Annotation data for image boundaries:

------------------------------------------------

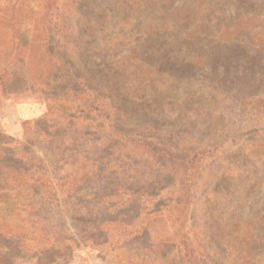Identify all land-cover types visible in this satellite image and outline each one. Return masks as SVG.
Instances as JSON below:
<instances>
[{
  "label": "rangeland",
  "instance_id": "rangeland-1",
  "mask_svg": "<svg viewBox=\"0 0 264 264\" xmlns=\"http://www.w3.org/2000/svg\"><path fill=\"white\" fill-rule=\"evenodd\" d=\"M0 216L54 230L4 264H264V0H0Z\"/></svg>",
  "mask_w": 264,
  "mask_h": 264
},
{
  "label": "trees",
  "instance_id": "trees-1",
  "mask_svg": "<svg viewBox=\"0 0 264 264\" xmlns=\"http://www.w3.org/2000/svg\"><path fill=\"white\" fill-rule=\"evenodd\" d=\"M30 196L34 197L32 192L30 193ZM33 201H34L33 199L28 198V200H26L25 203H31ZM16 216L18 215H14L13 217ZM18 221H16V219L14 218H12L11 221H6L0 216V239H2L5 243L6 241L10 243H14L12 241H15L16 246H14V248L24 247L23 241H25L26 239L29 240L31 239L32 241H35L36 239H39L38 241H49L52 239V236L54 235V230L52 233V228H50L47 225L46 221L38 220L37 222H34L30 220L28 225L22 222L18 223ZM141 234L142 233L138 231L137 233L131 234V237L134 238L140 236ZM69 242L71 243V247L73 249L76 248L77 251L82 249L81 246L76 245L77 243L73 238H71ZM109 244L110 242L107 244V246H109ZM182 247H184V245ZM104 248H105L104 245H96L95 243H92L91 246L83 247L84 250L91 249V250H100V251H102ZM45 249L50 250V249H54V247L52 245ZM60 249H64V247H61ZM65 249L69 250V248H65ZM185 250L187 249L186 248L183 249V251ZM4 257H5L4 251L0 248V264H4L5 262Z\"/></svg>",
  "mask_w": 264,
  "mask_h": 264
}]
</instances>
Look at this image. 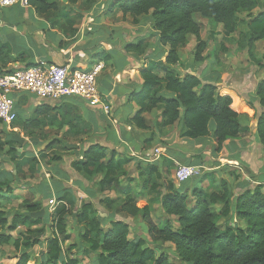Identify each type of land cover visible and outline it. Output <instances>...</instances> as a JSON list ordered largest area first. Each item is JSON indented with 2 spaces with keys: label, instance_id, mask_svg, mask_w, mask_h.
<instances>
[{
  "label": "trees",
  "instance_id": "trees-1",
  "mask_svg": "<svg viewBox=\"0 0 264 264\" xmlns=\"http://www.w3.org/2000/svg\"><path fill=\"white\" fill-rule=\"evenodd\" d=\"M82 2L83 0H66L65 5L60 0H28V5L39 17L45 18L54 14L72 24L71 12ZM111 3L110 12L118 8L123 17H151L160 45L168 48L163 61L150 62L140 70L143 79L141 90L130 94V102L137 105L138 111L126 125L148 131L151 126L146 116L161 110L160 127L178 125L180 138L186 140L200 141L212 136L215 141L214 155L221 153L228 142L240 139L245 132V125L241 120L243 110H256V104L243 102L230 88L204 84L195 75L181 77L168 67L181 64L179 51L186 48L189 36L195 37L197 41L195 62L201 63L205 60L206 43L201 38V27L196 21L198 15L221 25L226 36L235 34L245 26L247 32L241 35L243 46L252 53L257 42L264 43V11L253 15L257 9H264V0H115ZM67 8L68 11H65ZM243 15H246V21L241 19ZM49 23L55 27L58 22ZM146 49L147 46L142 41L127 44L124 48L126 53L139 56L144 55ZM163 92L171 96L161 95ZM257 96L259 105L264 110V82L258 86ZM53 110L56 109L49 105L35 108L34 114L39 120L32 121V125L40 127V119ZM18 119L19 117L13 124ZM212 122L214 128L211 131ZM257 138L264 144V111H260ZM5 146L6 142L0 134V153ZM108 153L105 146L90 144L83 150L80 159L75 161L74 169L88 180L102 177L98 182L102 193L112 189L125 190L121 185V179L127 177L123 162L116 160V151H111L110 156ZM142 163L140 160L136 165H143ZM150 174L165 181L156 163L152 165ZM143 179L142 172L139 180ZM128 181L133 182L134 179ZM164 185L167 186L168 193L162 197L161 208L168 218L160 224L154 223L150 206H137L136 201L143 193L137 196L130 194L131 196H124L123 199L100 200L99 205L108 212L105 218L99 216L95 203L82 204L76 213L77 224L82 227L79 240L83 247L96 256L94 264H176L166 252L158 253L148 247L144 239L130 240V226L117 219L122 215L141 216L148 227L152 242L172 244L175 247V256L181 264H264L262 186L241 192L231 202L230 187L222 182L219 193L212 192L207 195L201 190L194 191V203L190 206L187 194L175 190L173 184L167 181ZM55 189L58 191L59 188ZM159 189L156 184L151 187L152 191ZM15 192L11 182H0V203L4 200L10 202L8 205H13L19 201ZM59 200L66 202V197L62 196ZM221 205L224 208L220 212L212 210L214 206ZM18 208L25 209L30 214L43 211L42 203L29 200H25ZM71 212L62 206L53 220L49 214L43 219L15 214L9 223L8 214L0 211V249L12 243L11 233L18 226H35L43 220H51V238L46 242L45 261L40 264H82L71 257L70 248L64 250L65 243L70 240L65 217ZM233 215L245 227H232L229 221ZM171 217L176 219L178 229L171 223ZM221 218L225 221L222 225L219 224ZM33 233L28 230L27 239L13 241L16 250L24 249L16 264H29L32 261L30 252L40 244L38 238H31Z\"/></svg>",
  "mask_w": 264,
  "mask_h": 264
},
{
  "label": "rangeland",
  "instance_id": "rangeland-1",
  "mask_svg": "<svg viewBox=\"0 0 264 264\" xmlns=\"http://www.w3.org/2000/svg\"><path fill=\"white\" fill-rule=\"evenodd\" d=\"M60 1L67 5L65 3L66 0ZM98 1L99 0H83L80 5L76 6L71 12L72 24L54 14L43 19L51 22H58L55 27H58V29L67 34V36L70 35V37H74L79 30L78 28H74V26L80 24L84 20L82 17H89L91 15L94 3ZM102 1H106L109 9L106 11L103 10L104 12H102L101 16L109 12L111 15L109 23L112 27L109 33L101 36L106 39L111 37L117 40L116 46L119 49L127 44L144 42L147 46L145 54L142 56L134 54L145 58L144 67L149 65L150 62H161L164 60L168 52L166 49L168 48L164 49L159 44V37L153 29L151 17H123L118 8L110 12L111 2L115 0ZM65 11H68V8ZM263 11L264 9H257L254 11L253 15H257ZM4 12L5 11L1 13L4 14ZM99 13L100 12H96V14ZM241 19L246 21V15L241 16ZM196 21L201 27V38L206 43V51L204 53L205 60L201 63L195 62L194 53L197 41L195 37L189 36L186 48L179 51L181 64L168 68L181 77L195 75L199 77L204 84H215L218 88H231L237 92L243 102L247 103L250 101L255 103L256 110L250 108L244 109L243 118L241 120L245 125V132H243L242 137L253 136V134L257 137L260 111H264L259 105L257 96L258 86L264 82V43L257 42L254 51L251 53L243 46V39L241 38V35L247 32L245 26L238 29L235 34L226 36L221 25H216L209 20L203 19L199 15L196 17ZM11 47L13 46L11 45ZM250 55H252L254 59ZM161 95L171 96L167 92H163ZM26 98L29 99L28 97H23V99ZM29 100H34V98L31 97ZM25 104L26 103H24V105ZM161 113V110H158L146 116L151 128L146 131L147 133H143L144 139L142 140H144V142L142 144V149L138 153V157L142 156L141 161H143L142 164H144V166H137L135 164V162L139 161L138 159H134L135 161L133 162L135 166H131L132 163L130 160H132V158L129 156V154H131L129 149L122 160L123 166H126L124 167V172L127 174V177L121 180V185L125 190L120 189L118 192L112 189L102 193L98 187V182L102 177L98 176L91 180L87 179L90 187L97 191L95 196L91 195L93 201L90 202L95 203L98 207L100 217L105 218L108 213L104 207L99 205L100 200L123 199L124 196L130 194L137 196V194L143 193V196L136 201L138 207L140 206L139 208H141L146 204L150 206L155 224L166 221L168 217L164 215L161 208L162 197L168 193L167 186L164 185L165 181L172 183L175 190L187 194L189 196L190 206L194 203V191L201 190L207 195L213 192L215 188L212 179L213 174L209 173V164L213 155H210L209 152V138L193 142L188 140L191 142V145L180 143V127L178 125L169 128L160 127ZM111 115L112 112L110 108V117ZM34 120L39 119L35 116L33 107L31 110L26 111L20 110L19 108V119L15 124L11 125L10 128L0 123V134L4 142H6L4 151L0 153V182H11L12 186L16 189L15 197L19 200L13 205H8L10 202L7 203L2 200L0 203V211H4L8 214L9 223L15 214L22 216L29 215L35 219H43L46 214H49L51 220H53L57 210L65 206L72 212L65 217L68 221L67 229L69 231L70 240L65 243L64 250L66 251L70 248L69 253L71 257L78 259L82 264H94L96 256L80 244L79 237L82 227L79 226L76 221V213L83 203L88 202L82 197H79L78 194L73 193V191L63 192L62 196L66 197V202H61L59 200L62 196L56 197V199L49 193L51 189H54L57 181L54 175L61 174L66 178L64 172L67 173V171H70L76 174L77 177L78 175L81 177L83 176L76 173L74 163L80 159L85 147L88 146L89 143H95L98 137L93 135L91 126L80 118L75 108L64 107L53 110L51 114L40 119V127H34L32 125V121ZM210 127L211 130H213L212 123ZM63 130H67L64 135L62 134ZM178 149L184 151L188 150L194 153L189 158H181ZM111 151L112 150L109 151L108 149V156H110ZM157 155H159V159L157 158L154 161ZM178 157H180L181 160L178 161L176 159ZM155 163L159 165V169L165 181L150 174V169ZM179 165L195 167L198 176L186 183H177L174 175ZM233 168L237 169L226 168L222 171L224 173V178L231 181L224 178L221 179V183H227L230 187L232 193L231 202H234V198L236 197L235 193L238 192V196L241 192L245 191V188L248 190V188L252 189L258 186L251 182L255 177L254 171L246 167L244 169L241 164ZM142 172L144 174V179L142 181L140 180V182L135 184H133L132 181H128L132 180L133 177L134 180L139 179V175ZM68 179L69 178H67V181ZM242 179H245L244 190L237 191L234 187L235 185H232L230 182H238ZM249 182L252 183L250 184L251 187H248ZM155 184L158 185L160 189L152 191L151 187ZM262 187V192L264 193V186ZM25 200L42 203L43 211L41 213L30 214L25 209L18 208ZM223 208V205L214 206L212 210L218 213ZM117 219L126 222L130 226V240L136 241L144 239L148 247L157 250L158 253L166 252L173 263L181 264L179 259L175 256V247L172 244L152 242L148 233V227L143 222L141 216L127 217L126 215H122ZM169 219L174 227L178 229L179 226L176 219L173 217ZM51 220H43L42 223L36 224L35 226H18L16 231L11 233L13 241L18 239L25 240L28 238L27 231L32 230L34 233L31 235V238H38L40 240V244L30 252L32 261L29 264H40L45 261L46 242L51 238ZM224 222L223 218L219 220L220 225ZM229 222L234 228L245 227L234 215ZM13 241L9 246L0 249V264H16L21 254L24 252L23 248L16 250L13 246Z\"/></svg>",
  "mask_w": 264,
  "mask_h": 264
},
{
  "label": "crops",
  "instance_id": "crops-1",
  "mask_svg": "<svg viewBox=\"0 0 264 264\" xmlns=\"http://www.w3.org/2000/svg\"><path fill=\"white\" fill-rule=\"evenodd\" d=\"M101 1L94 3L89 17H82L84 20L74 26L79 29L74 37L67 36L58 27H52L49 21L39 17L30 6L18 5L14 8L0 10L2 15H0V72L40 63L86 69L102 62L104 69L98 77V89L103 101L111 108V117L107 116L100 107H91L79 100L51 107L53 109L64 107L77 109L80 118L91 126L93 135L98 137L95 143L105 146L109 151H116L117 161L124 159L128 149L131 151L130 158L140 161L142 156L138 157V153L144 142L143 133L147 132L127 126L126 122L138 111L137 105L130 102V94L141 90L143 79L140 76V69L145 65V58L126 53L125 46L120 49L116 46L117 40L103 37L111 31L112 26L109 23L111 20L109 12L101 16L102 12L109 9L106 1ZM3 11H5L4 14L1 13ZM96 12L100 13L96 14ZM28 100L21 98L20 110H31L33 107L35 111L39 103L36 100ZM212 125L214 128V122ZM66 131L63 130L62 134L64 135ZM180 141L184 145L193 142L186 139H180ZM90 144L93 143H89L88 146ZM214 146L215 141L211 136L209 137V152L213 156L209 164V173L213 174L214 193H219L221 190V179L224 178L222 171L226 168L237 169L233 167L238 164H241L244 169L246 167L255 172V177L251 181L254 185L264 186V144L257 139L256 135L228 142L219 156L217 155L218 157L214 155ZM178 152L181 158H189L194 153L188 150ZM180 157L176 159L179 161ZM130 162L132 167L135 166L136 162L135 164L132 160ZM141 166L143 167L144 164ZM64 174L66 178L61 174L54 175L57 181L54 189H51L49 193L53 198L62 196L63 192L73 191L87 202L93 201L91 197L95 196L97 191L90 187L86 178L79 175L77 177L70 171ZM67 178H69L68 181ZM244 180L230 183L235 185L237 191H242L245 186ZM137 182L140 180H134L133 184ZM251 182L248 187H251ZM55 187L59 188L58 191ZM62 189L65 191L61 192ZM237 193H235L236 197Z\"/></svg>",
  "mask_w": 264,
  "mask_h": 264
},
{
  "label": "built area",
  "instance_id": "built-area-1",
  "mask_svg": "<svg viewBox=\"0 0 264 264\" xmlns=\"http://www.w3.org/2000/svg\"><path fill=\"white\" fill-rule=\"evenodd\" d=\"M18 5L28 7V0H0V10ZM103 69L102 62L86 69L40 63L0 72V123L10 127L16 121L23 97H33L39 106H58L79 100L91 107H100L110 116V107L98 89V77ZM157 158L159 155L154 161ZM197 176L195 167L185 165H179L174 175L179 184Z\"/></svg>",
  "mask_w": 264,
  "mask_h": 264
}]
</instances>
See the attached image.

------------------------------------------------

## [WRITTEN REQUEST]
Gather and copy every line of the entries above that contains the string "built", matching it with case taken into account.

## [REPLY TO THE EXERCISE]
  "label": "built area",
  "instance_id": "built-area-1",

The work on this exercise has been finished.